Aus den nominierten Personen werden vom Projektteam sieben Personen (7 = Ziffernsumme aus 4030) ausgewählt, die den Titel „4030 Alltagsheld*in“ verliehen bekommen. Die Auswahl soll dabei in etwa die Bevölkerungsstruktur von 4030 Linz repräsentieren und es sollen Personen bevorzugt werden, die bislang noch keinen großen öffentlichen Dank bekommen haben.

Die „4030 Alltagsheld*innen“ werden anschließend filmisch portraitiert und das Engagement sichtbar gemacht. Das Ergebnis ist dann ein Kurzdokumentarfilm mit einer Gesamtlänge von 10 – 15 Minuten. Dieser Film kann dann bei einer Präsentation im Stadtteil präsentiert und auf Videoplattformen veröffentlicht werden.

Umsetzbarkeit: Projektleiter ist Gerhard Mayrhofer. Als Diplomierter Sozialarbeiter (u.a. mit Erfahrung in der Gemeinwesenarbeit im Ennsfeld im Jahr 1999/2000 und ehemaliger Mitarbeiter als Sozialarbeiter im Familienzentrum Pichling von 2015-2023) ist er mit den Stadtteilen im Linzer Süden, deren Ressourcen und Problematiken gut vertraut. Also EPU-Filmemacher verfügt er über das Know-How einer professionellen Filmproduktion. Website: www.gerhard-mayrhofer.at

Das Projekt ist vom Projektleiter so konzipiert, dass es vom Start bis Abschluss einer Projektdauer von ca. 6 Monaten bedarf.  Unterstützung beim Aufruf zur Nennung der „4030 Alltagsheld*innen“ wird erhofft von (Regional-) Zeitungen sowie der Pressestelle des Magistrates der Stadt Linz. Infrastrukturelle / organisatorische / repräsentative Unterstützung bei der Präsentation des Filmes „4030 Alltagsheld*innen“ im Stadtteil wird von den zuständigen Stellen des Magistrates der Stadt Linz erbeten. Das Budget in Höhe des Preisgeldes von € 3.333,- ist für den erwarteten Arbeitsaufwand sehr niedrig kalkuliert, das Projektteam ist jedoch – ganz unbescheiden – davon überzeugt, dass es ein wirklich gutes, wichtiges Projekt ist und daher mit diesem Budget umgesetzt werden kann. Eine höhere Dotierung würde natürlich nicht abgelehnt werden 😉.  
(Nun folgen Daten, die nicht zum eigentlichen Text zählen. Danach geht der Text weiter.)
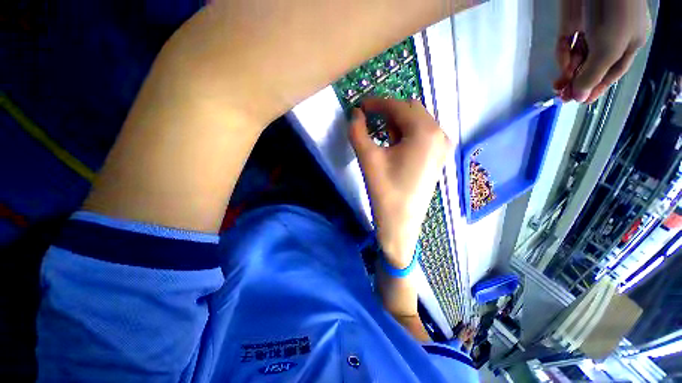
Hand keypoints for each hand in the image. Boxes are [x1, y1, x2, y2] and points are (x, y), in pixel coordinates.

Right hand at [349, 98, 451, 267]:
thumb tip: (355, 114)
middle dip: (388, 111)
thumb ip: (357, 132)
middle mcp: (439, 134)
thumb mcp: (368, 159)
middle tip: (369, 120)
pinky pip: (421, 135)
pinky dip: (405, 133)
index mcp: (425, 132)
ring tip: (379, 132)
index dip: (377, 103)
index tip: (360, 106)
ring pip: (417, 122)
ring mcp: (441, 147)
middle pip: (411, 110)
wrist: (401, 223)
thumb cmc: (385, 191)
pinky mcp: (437, 157)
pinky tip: (393, 143)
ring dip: (397, 122)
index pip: (398, 106)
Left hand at [554, 0, 650, 103]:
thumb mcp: (609, 49)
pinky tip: (561, 69)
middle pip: (592, 65)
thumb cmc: (616, 15)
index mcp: (628, 44)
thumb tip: (580, 97)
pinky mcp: (572, 22)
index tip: (581, 101)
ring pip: (578, 57)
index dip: (597, 87)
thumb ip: (593, 74)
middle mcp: (610, 37)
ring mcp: (591, 28)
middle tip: (564, 98)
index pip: (611, 71)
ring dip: (568, 74)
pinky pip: (566, 43)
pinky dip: (562, 57)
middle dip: (579, 82)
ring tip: (558, 90)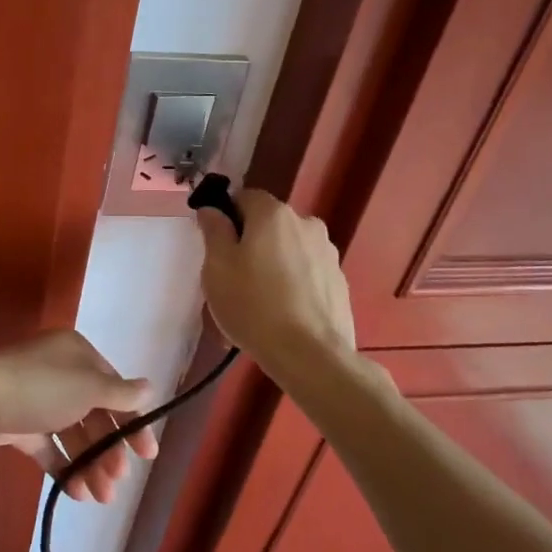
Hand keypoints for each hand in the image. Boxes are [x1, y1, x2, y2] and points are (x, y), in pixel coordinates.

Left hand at [0, 331, 156, 502]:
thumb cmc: (36, 389)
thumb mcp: (86, 387)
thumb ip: (119, 393)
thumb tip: (149, 388)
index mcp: (75, 354)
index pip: (113, 387)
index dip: (131, 421)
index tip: (147, 455)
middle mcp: (57, 372)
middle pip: (93, 413)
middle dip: (108, 449)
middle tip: (116, 482)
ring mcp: (35, 399)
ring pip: (72, 433)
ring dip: (89, 463)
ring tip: (99, 497)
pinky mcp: (16, 425)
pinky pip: (47, 447)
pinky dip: (64, 467)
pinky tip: (76, 492)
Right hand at [196, 189, 355, 365]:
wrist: (310, 354)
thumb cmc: (253, 305)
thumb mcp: (216, 267)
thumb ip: (214, 230)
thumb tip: (212, 209)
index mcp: (273, 214)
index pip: (244, 197)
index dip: (226, 217)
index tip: (216, 246)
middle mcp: (306, 223)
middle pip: (268, 224)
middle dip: (250, 242)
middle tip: (232, 277)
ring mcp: (327, 253)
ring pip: (288, 249)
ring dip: (272, 264)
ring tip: (257, 302)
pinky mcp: (339, 281)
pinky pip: (306, 273)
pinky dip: (291, 284)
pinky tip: (280, 314)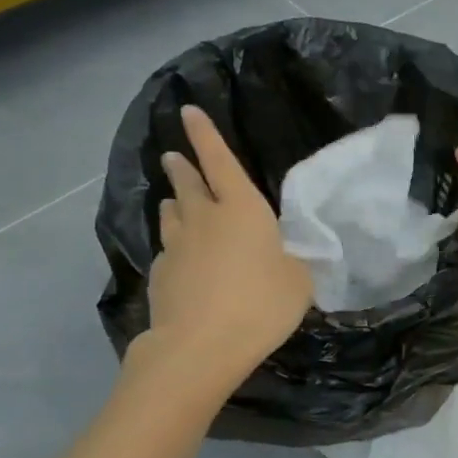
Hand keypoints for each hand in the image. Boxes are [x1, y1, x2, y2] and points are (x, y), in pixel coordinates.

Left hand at [142, 105, 313, 386]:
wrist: (200, 346)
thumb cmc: (260, 305)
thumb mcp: (299, 282)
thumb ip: (293, 261)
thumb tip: (285, 255)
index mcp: (242, 209)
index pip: (220, 161)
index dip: (205, 135)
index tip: (188, 111)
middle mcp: (204, 219)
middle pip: (188, 184)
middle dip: (183, 167)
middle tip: (174, 157)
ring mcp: (176, 246)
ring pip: (172, 215)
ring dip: (174, 205)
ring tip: (175, 203)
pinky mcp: (159, 275)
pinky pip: (167, 251)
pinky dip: (174, 248)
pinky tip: (179, 262)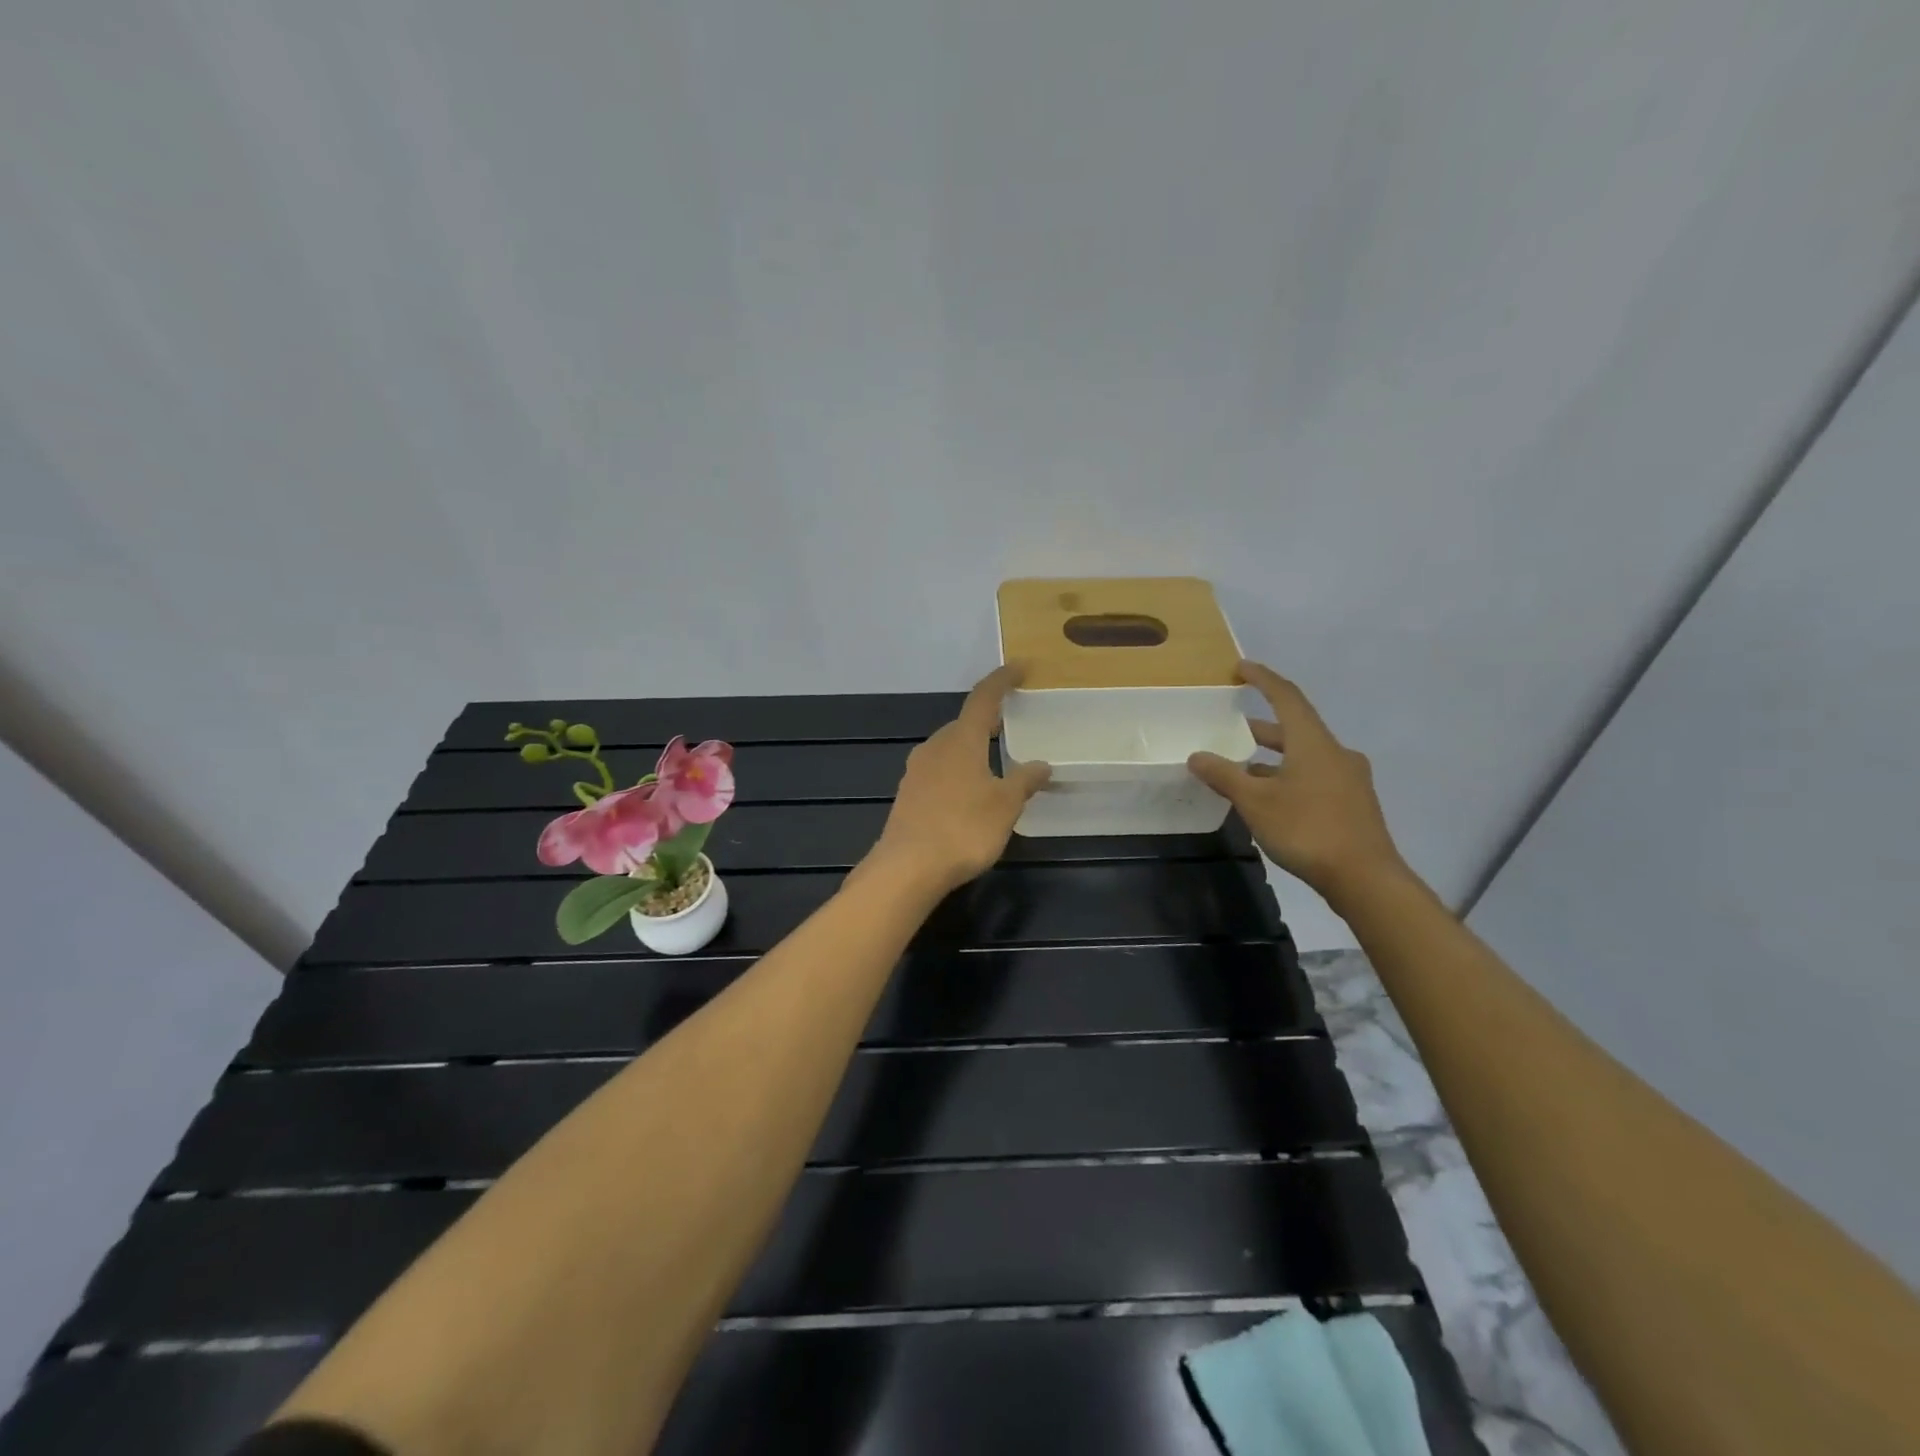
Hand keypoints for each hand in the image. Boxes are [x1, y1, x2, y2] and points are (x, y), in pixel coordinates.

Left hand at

Wirkungspotenzial: Viele Medien berichten von zunehmendem Egoismus, sinkendem Engagement für die Gemeinschaft und abnehmender Zivilcourage. Durch Vorbilder und Sichtbarmachung von Ideen und Projekten soll gezeigt werden, dass es noch immer ganz viel (ehrenamtliches) Engagement für die Gemeinschaft gibt und somit kann eine positive Motivation des Nachahmens oder der Mitwirkung passieren. Stark sein durch Gemeinschaft, Freude am Helfen erleben.

Die Wirkungspotentiale aufgezählt:

·       Vorbildwirkung der engagierten Menschen im Stadtteil

·       Sichtbarmachung von engagierten Menschen im Stadtteil, von Ideen und Projekten

·       Förderung des (ehrenamtlichen) Engagement durch Ehrung und Anerkennung

·       Einbeziehung der gesamten Stadtteilbevölkerung durch Nominierung von „4030 Alltagsheld*innen“

·       Stärkung des Gemeinschaftsgefühls in 4030 Linz

·       Ressourcennutzung und -bündelung durch mögliche Vernetzung

·       Öffentlichkeitswirksam durch Aufruf zur Nominierung und Filmpräsentation

·       Nachhaltige Öffentlichkeitsarbeit und Anerkennung durch Filmveröffentlichung auf Videoplattform

Potential für die Zukunft: Denkbar wäre, das Projekt in mehreren Stadtteilen („4020 Alltagsheld*innen“, „4040 Alltagsheld*innen“, usw.) oder regelmäßig „4030 Alltagsheld*innen 2025“, „4030 Alltagsheld*innen 2026“, usw. zu veranstalten. Die könnte einen zusätzlichen Anreiz durch Anerkennung für ein zukünftiges Engagement im Stadtteil schaffen.

Lokaler Bezug: Nach der Auswahl der „4030 Alltagsheld*innen“ wird das Filmprojekt genau dort umgesetzt, wo die Protagonist*innen agieren, an noch nicht bekannten Orten und Plätzen in 4030 Linz.

Innovationsgrad: Die Idee der Sichtbarmachung von Alltagsheld*innen ist natürlich nicht gänzlich neu. Neu ist – laut Recherche des Projektteams - jedoch:

·       Nominierung und Sichtbarmachung von Alltagsheld*innen in 4030 Linz

·       Sichtbarmachung von Alltagsheld*innen mittels dem Medium Film

Für die Allgemeinheit: Welchen Zielgruppen kommt dein Projekt zugute?

Die Zielgruppe, denen das Projekt zugutekommt, ist breit gestreut. Jede/r Bewohner*in aus 4030 Linz kann eine „4030 Alltagsheld*in“ nominieren, jede/r Bewohner*in aus 4030 Linz kann als „4030 Alltagsheld*in“ nominiert werden. Und wie oben erwähnt, soll bei der Auswahl der „4030 Alltagsheld*innen“ die Bevölkerung des Stadtteils möglichst repräsentativ vertreten sein.